Define $$\langle -\Delta_p u, v \rangle_{(W^{1,p})', W^{1,p}} = \int_{\Omega}|\nabla u |^{p-2}\nabla u \nabla v.$$
How do I show that this operator is monotone? I get $$\langle-\Delta_p u_1 - \Delta_p u_2, u_1-u_2\rangle = \int(\nabla u_1 - \nabla u_2)(|\nabla u_1|^{p-2}\nabla u_1 - |\nabla u_2|^{p-2}\nabla u_2) $$ Now adding and subtracting $|\nabla u_1|^{p-2}\nabla u_2$ in the brackets still doesn't help with one of the terms..

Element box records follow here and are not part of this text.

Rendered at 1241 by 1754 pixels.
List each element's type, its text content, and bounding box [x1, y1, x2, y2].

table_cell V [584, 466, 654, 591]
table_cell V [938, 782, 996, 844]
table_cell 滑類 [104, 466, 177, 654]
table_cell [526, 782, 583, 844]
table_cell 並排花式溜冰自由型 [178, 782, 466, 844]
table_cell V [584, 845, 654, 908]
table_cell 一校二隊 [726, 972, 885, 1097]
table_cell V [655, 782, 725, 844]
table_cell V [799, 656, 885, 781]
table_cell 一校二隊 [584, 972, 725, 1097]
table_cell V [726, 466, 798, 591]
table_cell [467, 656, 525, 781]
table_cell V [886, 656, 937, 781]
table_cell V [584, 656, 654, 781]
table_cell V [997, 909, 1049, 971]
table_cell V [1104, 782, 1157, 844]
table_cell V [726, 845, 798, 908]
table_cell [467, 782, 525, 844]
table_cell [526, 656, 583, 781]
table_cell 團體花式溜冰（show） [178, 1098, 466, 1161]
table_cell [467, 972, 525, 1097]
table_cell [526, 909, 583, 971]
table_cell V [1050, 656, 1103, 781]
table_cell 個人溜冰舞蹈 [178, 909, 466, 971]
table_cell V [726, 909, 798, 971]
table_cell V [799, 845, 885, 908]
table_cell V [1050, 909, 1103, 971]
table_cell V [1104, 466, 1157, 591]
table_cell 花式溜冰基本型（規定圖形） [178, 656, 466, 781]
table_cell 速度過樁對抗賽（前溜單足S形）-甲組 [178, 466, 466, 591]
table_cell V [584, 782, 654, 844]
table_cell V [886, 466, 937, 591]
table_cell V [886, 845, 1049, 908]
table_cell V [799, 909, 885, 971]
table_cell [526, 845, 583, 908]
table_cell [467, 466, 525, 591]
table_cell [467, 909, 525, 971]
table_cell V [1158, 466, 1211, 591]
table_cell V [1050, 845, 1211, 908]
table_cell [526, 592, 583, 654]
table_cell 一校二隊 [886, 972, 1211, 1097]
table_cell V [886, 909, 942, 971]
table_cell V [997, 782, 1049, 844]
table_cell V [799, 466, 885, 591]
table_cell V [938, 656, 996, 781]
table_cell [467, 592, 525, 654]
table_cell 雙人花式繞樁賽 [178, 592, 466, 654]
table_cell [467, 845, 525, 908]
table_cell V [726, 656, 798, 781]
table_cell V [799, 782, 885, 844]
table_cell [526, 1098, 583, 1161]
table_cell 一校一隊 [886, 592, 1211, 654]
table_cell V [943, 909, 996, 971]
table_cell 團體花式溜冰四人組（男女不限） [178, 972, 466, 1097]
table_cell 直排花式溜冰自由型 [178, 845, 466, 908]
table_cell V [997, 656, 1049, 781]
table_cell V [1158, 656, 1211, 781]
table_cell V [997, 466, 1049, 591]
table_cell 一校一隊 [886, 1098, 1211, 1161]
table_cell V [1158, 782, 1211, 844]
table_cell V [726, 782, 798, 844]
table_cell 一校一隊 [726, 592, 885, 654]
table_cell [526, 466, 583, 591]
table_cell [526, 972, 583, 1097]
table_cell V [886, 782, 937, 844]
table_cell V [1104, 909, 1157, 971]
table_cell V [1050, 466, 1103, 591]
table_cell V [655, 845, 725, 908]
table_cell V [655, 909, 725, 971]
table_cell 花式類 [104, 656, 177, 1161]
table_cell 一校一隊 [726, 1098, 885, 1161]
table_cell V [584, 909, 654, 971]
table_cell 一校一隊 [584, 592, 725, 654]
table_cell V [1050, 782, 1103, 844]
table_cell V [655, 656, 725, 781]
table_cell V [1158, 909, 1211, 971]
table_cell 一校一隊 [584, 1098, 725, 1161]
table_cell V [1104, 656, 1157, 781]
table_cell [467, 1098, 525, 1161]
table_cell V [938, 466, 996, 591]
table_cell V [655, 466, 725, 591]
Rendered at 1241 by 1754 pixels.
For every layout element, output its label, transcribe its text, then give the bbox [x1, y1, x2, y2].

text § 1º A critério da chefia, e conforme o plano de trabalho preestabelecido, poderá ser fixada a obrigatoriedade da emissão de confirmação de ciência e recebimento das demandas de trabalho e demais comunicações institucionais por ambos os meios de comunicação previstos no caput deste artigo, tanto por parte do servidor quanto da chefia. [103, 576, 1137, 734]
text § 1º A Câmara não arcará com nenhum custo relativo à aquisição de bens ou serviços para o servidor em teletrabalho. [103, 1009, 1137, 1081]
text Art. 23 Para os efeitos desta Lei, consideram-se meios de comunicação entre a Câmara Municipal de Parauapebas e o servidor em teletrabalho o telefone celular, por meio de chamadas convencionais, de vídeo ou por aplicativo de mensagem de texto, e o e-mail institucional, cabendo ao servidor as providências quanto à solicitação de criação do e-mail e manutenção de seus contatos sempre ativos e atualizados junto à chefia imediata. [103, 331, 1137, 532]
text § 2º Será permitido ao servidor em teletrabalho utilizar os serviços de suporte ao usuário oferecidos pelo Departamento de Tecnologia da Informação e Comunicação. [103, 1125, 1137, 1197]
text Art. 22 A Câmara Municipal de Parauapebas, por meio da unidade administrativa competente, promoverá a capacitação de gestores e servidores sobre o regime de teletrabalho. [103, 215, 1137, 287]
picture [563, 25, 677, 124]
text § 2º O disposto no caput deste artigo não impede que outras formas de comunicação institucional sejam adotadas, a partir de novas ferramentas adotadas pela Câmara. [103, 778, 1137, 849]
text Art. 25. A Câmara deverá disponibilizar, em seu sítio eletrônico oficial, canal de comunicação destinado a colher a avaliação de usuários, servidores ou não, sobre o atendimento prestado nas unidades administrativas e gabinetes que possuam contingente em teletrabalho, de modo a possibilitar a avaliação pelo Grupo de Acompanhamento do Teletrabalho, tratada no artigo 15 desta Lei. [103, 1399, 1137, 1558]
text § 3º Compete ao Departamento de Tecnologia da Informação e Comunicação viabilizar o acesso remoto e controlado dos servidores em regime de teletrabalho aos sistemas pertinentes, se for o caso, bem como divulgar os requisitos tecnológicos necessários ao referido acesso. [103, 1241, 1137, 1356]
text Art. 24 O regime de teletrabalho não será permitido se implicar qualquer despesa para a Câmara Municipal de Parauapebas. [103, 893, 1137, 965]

(Recall an operator is monotone if $\langle Tx - Ty, x-y\rangle \geq 0.$)
We have, following Keeran's idea from the comments - for $p \ge 2$: $\def\sp#1{\left\langle#1\right\rangle}\def\abs#1{\left|#1\right|}\def\Lp{\Delta_p}\def\np#1{\abs{\nabla #1}^{p-2}}$ \begin{align*} \sp{-\Lp u_1 + \Lp u_2, u_1 - u_2} &= \int_\Omega \bigl(\np{u_1}\nabla u_1 - \np{u_2}\nabla u_2\bigr)(\nabla u_1 - \nabla u_2)\\ &= \int_\Omega \abs{\nabla u_1}^p - \bigl(\np{u_1}+\np{u_2}\bigr)\nabla u_1\nabla u_2 + \abs{\nabla u_2}^p\\ &\ge \int_\Omega \abs{\nabla u_1}^p + \abs{\nabla u_2}^p - \frac 12\bigl(\np{u_1} + \np{u_2}\bigr)\bigl(\abs{\nabla u_1}^2 + \abs{\nabla u_2}^2\bigr)\\ \def\nn#1#2{\abs{\nabla #1}^{#2}} &= \frac 12 \int_\Omega \nn{u_1}p + \nn{u_2}p - \np{u_1}\nn{u_2}2 - \np{u_2}\nn{u_1}2\\ &= \frac 12 \int_\Omega \bigl(\np{u_1} - \np{u_2}\bigr)\bigl(\nn{u_1}2 - \nn{u_2}2\bigr)\\ &\ge 0. \end{align*} For the final inequality we used that $x\mapsto x^2$ and $x \mapsto x^{p-2}$ are monotonically increasing on $\mathbb R$.